The selective, terminal triple bond polymerization of HC⋮C−C6H4−C⋮C−SiiPr3 (1) and
HC⋮C−C6H4−C⋮C−C6H4−C⋮C−SiiPr3 (2) yields soluble, high-MW polyacetylenes P1 and P2 with
phenyleneethynylene-type pendant chains. The [Rh(cod)(OCH3)]2- and MoCl5-based catalysts show 100%
polymerization selectivity to terminal triple bonds and give high-cis (NMR: Rh, 94% cis; Mo, 70% cis)
polymers having a medium extent of π-conjugation.
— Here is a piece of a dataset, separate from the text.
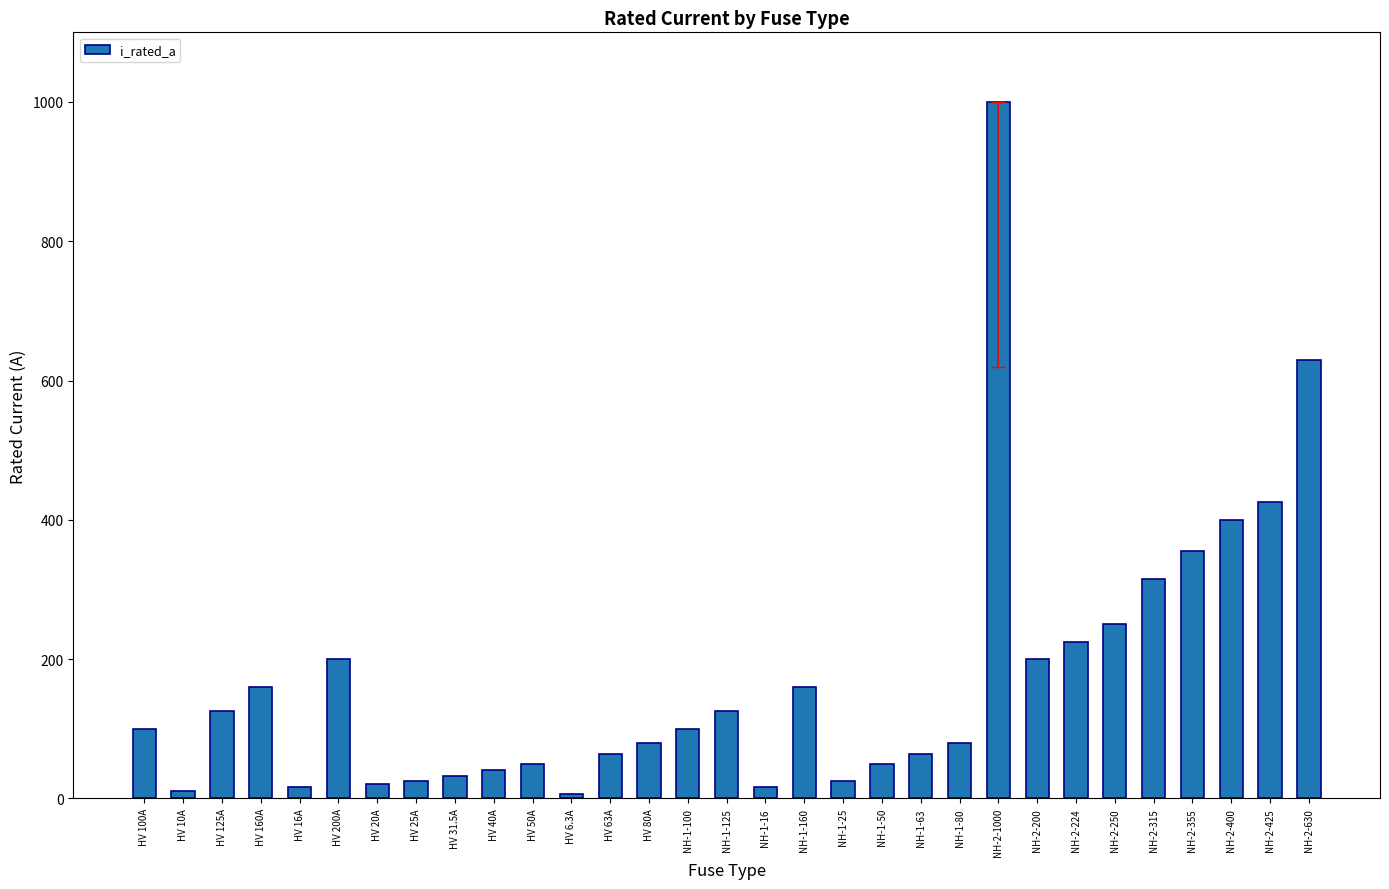

What is the greatest value displayed?

1000.0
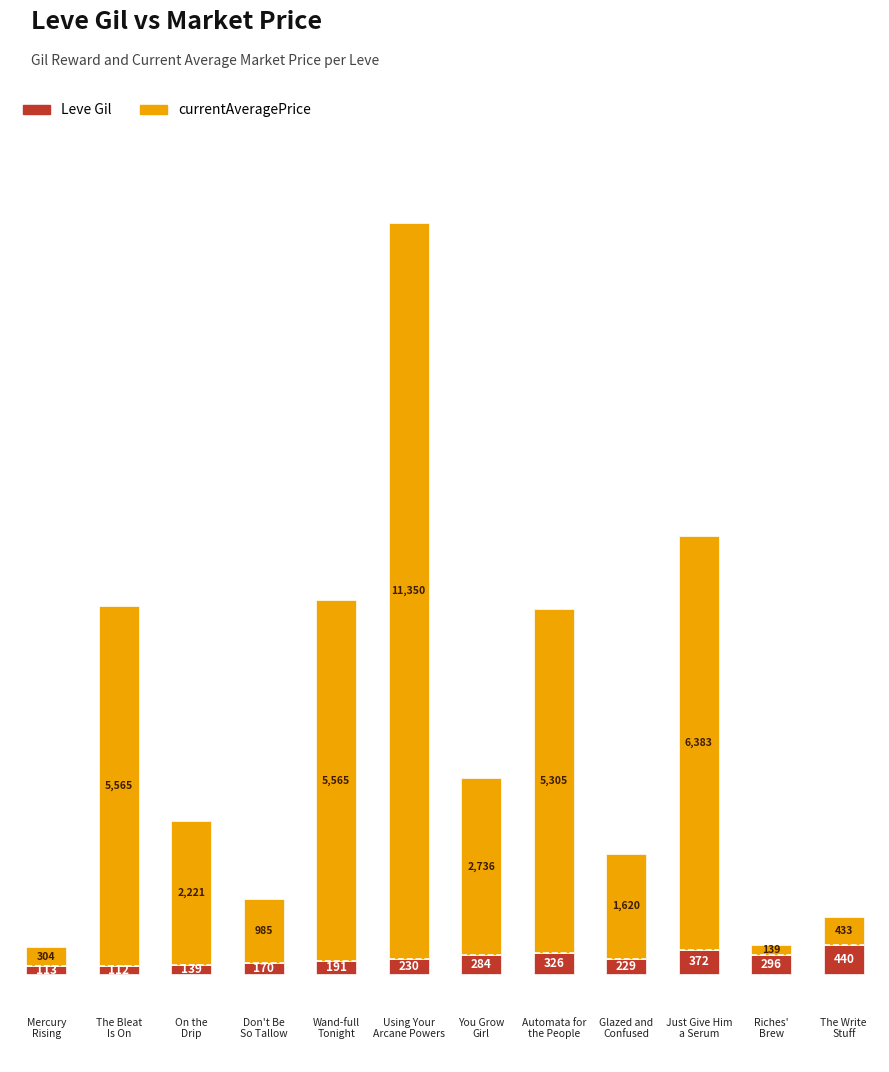

What is the maximum value for Leve Gil?

440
WOCl4-based catalysts reacting in benzene marginally
also insert internal triple bonds and give low-cis polymers (<10% cis) having a high extent of conjugation.
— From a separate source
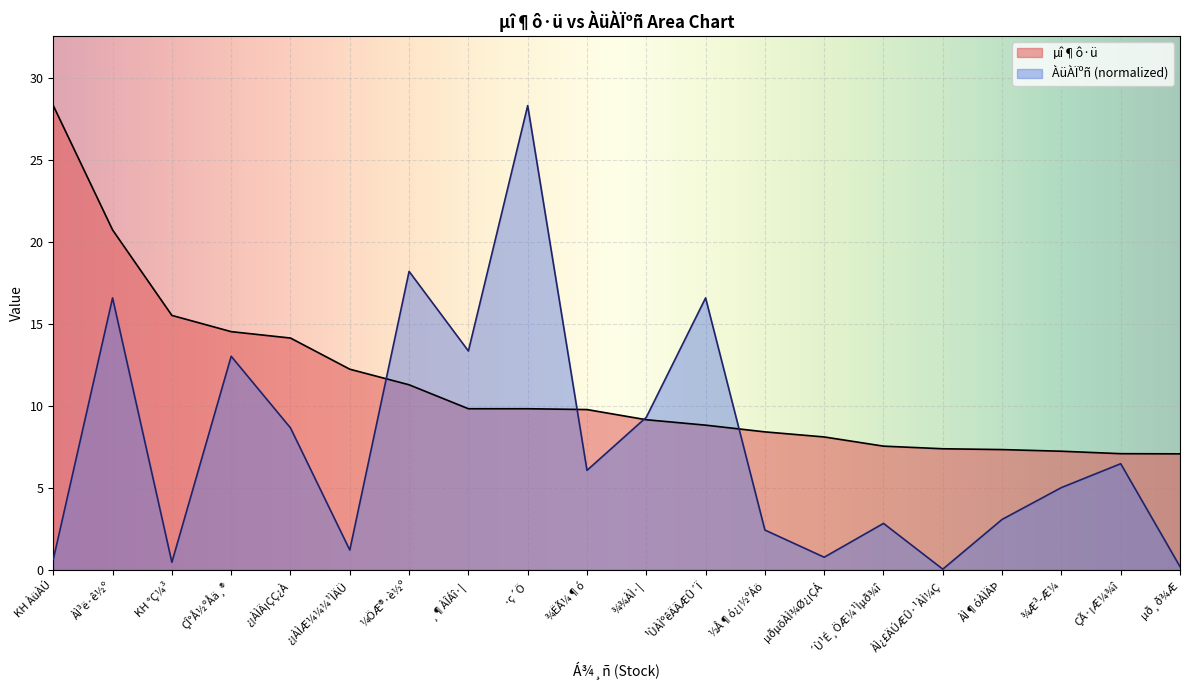

True or false: µî¶ô·ü has more than 0 interior local peaks.

False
Addition of 1,4-dioxane to the WOCl4-based catalyst considerably reduces or even eliminates the internal
triple bond insertion and increases the polymer molecular weight, cis-unit content (≈35% cis) and extent
of π-conjugation. The π−π* band of P1 pendant groups is closely correlated with the polymer
microstructure: the cis-unit content in P1 can be reliably ascertained from the A
292/A
268 UV-absorbance
ratio. Raman bands of the main-chain ν(CC) mode exhibit both frequency and intensity dispersion with
extent of conjugation. On the other hand, only intensity dispersion is conclusively observed for the ν(Ph−Cchain) band at 1341 cm-1 that, upon correction to the dispersion effect, is in a good correlation with
the cis-unit content obtained from NMR spectra. Xerographic and transient photoconductivity measurements have shown that the photogeneration in these polymers proceeds through the side group excited
states, and the charge carrier's (holes) transport is controlled by hopping between the main chain
conjugated sequences.